Finalmente, la armonización franco-española en la campaña de pacificación y sus vínculos mutuos provenientes de intereses geográficos, son igualmente un punto de inflexión. Si bien, el Tratado de Fez (30/III/1912) marcó la disposición supeditada de España, prácticamente forzada a firmar con Francia, en vez de sin más de hacerlo con el Sultán de Marruecos, exhibiéndose así la proyección política y diplomática taxativa que disponía. A pesar de todo, España desempeñó sus responsabilidades administrativas, procediendo en nombre del Sultán y sin hacerse la encontradiza indagando beneficios territoriales.

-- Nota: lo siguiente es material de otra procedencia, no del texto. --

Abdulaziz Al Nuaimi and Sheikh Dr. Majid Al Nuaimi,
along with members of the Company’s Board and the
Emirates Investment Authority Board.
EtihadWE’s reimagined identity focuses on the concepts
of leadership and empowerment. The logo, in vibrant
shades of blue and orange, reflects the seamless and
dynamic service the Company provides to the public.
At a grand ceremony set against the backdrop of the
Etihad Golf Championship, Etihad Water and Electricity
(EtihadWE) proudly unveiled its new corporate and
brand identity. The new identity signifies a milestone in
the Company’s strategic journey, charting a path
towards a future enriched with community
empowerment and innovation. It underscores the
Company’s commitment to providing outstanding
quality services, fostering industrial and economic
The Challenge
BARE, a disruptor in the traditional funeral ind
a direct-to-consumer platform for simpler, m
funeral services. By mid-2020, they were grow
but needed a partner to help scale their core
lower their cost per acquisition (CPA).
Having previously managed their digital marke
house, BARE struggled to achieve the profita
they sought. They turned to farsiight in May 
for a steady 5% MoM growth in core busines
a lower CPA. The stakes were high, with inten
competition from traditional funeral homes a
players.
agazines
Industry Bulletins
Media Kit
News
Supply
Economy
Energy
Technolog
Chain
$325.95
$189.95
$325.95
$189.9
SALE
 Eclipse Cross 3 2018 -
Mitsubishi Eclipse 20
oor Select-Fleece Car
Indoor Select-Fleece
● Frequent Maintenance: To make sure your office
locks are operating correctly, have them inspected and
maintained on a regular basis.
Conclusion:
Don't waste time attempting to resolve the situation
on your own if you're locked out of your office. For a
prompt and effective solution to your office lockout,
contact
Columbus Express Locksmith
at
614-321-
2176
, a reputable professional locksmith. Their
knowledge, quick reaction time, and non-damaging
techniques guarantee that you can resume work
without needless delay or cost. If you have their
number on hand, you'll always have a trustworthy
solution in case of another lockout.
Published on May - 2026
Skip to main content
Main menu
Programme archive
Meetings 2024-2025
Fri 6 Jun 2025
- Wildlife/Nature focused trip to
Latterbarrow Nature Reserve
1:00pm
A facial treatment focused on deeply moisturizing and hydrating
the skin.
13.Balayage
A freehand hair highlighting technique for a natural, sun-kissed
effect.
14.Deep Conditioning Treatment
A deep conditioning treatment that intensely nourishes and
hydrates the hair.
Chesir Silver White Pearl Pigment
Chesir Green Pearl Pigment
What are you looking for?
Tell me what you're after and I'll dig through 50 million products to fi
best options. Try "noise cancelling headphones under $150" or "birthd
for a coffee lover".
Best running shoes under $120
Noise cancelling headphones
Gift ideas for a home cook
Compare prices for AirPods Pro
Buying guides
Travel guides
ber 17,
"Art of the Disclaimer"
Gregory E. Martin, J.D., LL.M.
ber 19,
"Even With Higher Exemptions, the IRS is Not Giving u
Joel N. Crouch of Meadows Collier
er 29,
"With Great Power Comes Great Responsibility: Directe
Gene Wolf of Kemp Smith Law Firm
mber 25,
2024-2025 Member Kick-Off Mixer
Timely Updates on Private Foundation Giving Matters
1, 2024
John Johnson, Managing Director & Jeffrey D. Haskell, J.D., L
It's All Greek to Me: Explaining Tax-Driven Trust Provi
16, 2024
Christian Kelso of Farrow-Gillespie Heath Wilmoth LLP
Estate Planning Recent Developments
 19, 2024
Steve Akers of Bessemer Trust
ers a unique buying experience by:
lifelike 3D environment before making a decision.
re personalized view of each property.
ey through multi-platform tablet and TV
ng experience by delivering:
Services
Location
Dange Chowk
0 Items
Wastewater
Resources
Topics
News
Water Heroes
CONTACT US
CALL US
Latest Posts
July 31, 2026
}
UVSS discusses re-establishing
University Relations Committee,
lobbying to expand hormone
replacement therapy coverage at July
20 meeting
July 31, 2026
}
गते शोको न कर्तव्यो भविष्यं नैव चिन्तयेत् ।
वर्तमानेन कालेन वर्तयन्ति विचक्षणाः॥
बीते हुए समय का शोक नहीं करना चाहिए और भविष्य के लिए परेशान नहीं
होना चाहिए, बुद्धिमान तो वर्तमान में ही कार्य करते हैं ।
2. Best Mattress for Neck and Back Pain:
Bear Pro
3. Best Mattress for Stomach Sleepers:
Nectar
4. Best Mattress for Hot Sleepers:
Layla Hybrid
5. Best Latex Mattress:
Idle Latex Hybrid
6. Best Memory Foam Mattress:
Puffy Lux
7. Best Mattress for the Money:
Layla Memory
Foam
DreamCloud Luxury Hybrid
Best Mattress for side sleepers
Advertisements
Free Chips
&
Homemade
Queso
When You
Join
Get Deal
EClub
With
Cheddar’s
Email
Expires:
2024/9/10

En esta situación nada propicia de la palestra mundial, el efecto dominó de dar equilibrio y firmeza al Protectorado, hay que considerarlo una causa complicada y digamos que embarazosa, desprendiéndose la pacificación alcanzada tras casi veinte años de duros e intensos combates.

Con el devenir de los acontecimientos, las campañas militares amoldadas a los nuevos arquetipos de la Gran Guerra, más el encaje de mejoras operativas y modificaciones funcionales tácticas, fueron primordiales para el triunfo. A ello hay que sumar, las reformas en el ejército, como la modernización para la actualización tecnológica y doctrinal; reorganización, para cambios estructurales; y reestructuración, para ajustes operativos. Sin inmiscuir, la optimización de procesos administrativos, como el proceso de desarme de las cabilas encabezado por la intervención militar.

Y como colofón a lo desgranado en este pasaje, las reformas conceptuales en el planeamiento gravitado en capacidades y la conducción de operaciones inducidas por oficiales del Cuerpo de Estado Mayor, imprimieron una diferenciación capital entre aquel Ejército de Operaciones de África, batido, extenuado y agotado en Annual, por el que a posteriori, sería renombrado en 1927 como Fuerzas Militares de Marruecos, logrando ante la combatividad envalentonada de los rifeños y sobre el inhóspito suelo bajo el ardiente sol africano, la ansiada pacificación.